-- Instructions to follow --
Rewrite everything from "pose: elev=298.4 azim=266.2" down to "Dot at: (168, 234)", changing "pose" to "view" and keeping the rest unchanged. Leave the pictures out of your answer.

-- Data supplied --
┌──

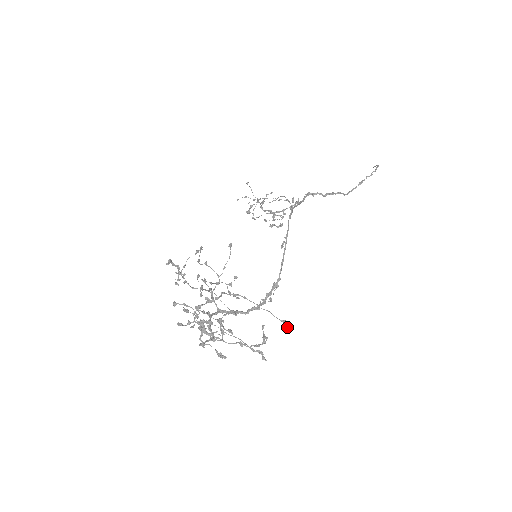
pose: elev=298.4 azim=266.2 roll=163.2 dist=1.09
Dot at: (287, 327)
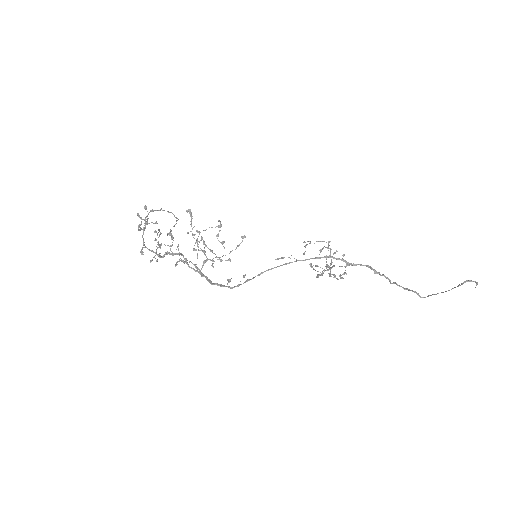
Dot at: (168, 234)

└──
┌──

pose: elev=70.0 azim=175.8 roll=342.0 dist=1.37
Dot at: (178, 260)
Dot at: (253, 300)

└──

-- Solved problem --
view: elev=298.4 azim=266.2 roll=163.2 dist=1.09
Dot at: (287, 327)
Dot at: (168, 234)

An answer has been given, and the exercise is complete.